What you should do >> Reproduce the listing verbatim, starting with the line containing "coordinate measuring machines" and continuing through the line containing "inspection scenarios.", with both of those lines included.

Extracted page text data

######

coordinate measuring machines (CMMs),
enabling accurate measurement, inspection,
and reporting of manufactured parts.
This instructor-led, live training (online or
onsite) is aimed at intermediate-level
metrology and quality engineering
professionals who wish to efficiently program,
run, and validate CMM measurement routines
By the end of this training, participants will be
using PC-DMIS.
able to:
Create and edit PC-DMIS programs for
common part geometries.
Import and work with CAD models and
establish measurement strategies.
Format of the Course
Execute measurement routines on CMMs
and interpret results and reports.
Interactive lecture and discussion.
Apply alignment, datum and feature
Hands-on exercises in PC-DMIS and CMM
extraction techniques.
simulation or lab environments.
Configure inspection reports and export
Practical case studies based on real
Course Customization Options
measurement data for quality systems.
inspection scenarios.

######

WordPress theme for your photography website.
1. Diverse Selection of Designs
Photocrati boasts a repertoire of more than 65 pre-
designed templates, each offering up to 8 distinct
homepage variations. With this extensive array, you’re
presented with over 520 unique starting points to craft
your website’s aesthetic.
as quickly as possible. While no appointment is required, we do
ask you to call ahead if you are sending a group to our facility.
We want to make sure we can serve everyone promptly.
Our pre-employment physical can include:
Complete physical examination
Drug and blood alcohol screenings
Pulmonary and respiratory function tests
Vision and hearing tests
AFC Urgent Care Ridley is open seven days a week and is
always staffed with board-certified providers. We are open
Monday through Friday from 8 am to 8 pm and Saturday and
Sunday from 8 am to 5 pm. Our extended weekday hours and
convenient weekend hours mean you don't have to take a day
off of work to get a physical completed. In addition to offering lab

######

Solution for this problem >>
coordinate measuring machines (CMMs),
enabling accurate measurement, inspection,
and reporting of manufactured parts.
This instructor-led, live training (online or
onsite) is aimed at intermediate-level
metrology and quality engineering
professionals who wish to efficiently program,
run, and validate CMM measurement routines
By the end of this training, participants will be
using PC-DMIS.
able to:
Create and edit PC-DMIS programs for
common part geometries.
Import and work with CAD models and
establish measurement strategies.
Format of the Course
Execute measurement routines on CMMs
and interpret results and reports.
Interactive lecture and discussion.
Apply alignment, datum and feature
Hands-on exercises in PC-DMIS and CMM
extraction techniques.
simulation or lab environments.
Configure inspection reports and export
Practical case studies based on real
Course Customization Options
measurement data for quality systems.
inspection scenarios.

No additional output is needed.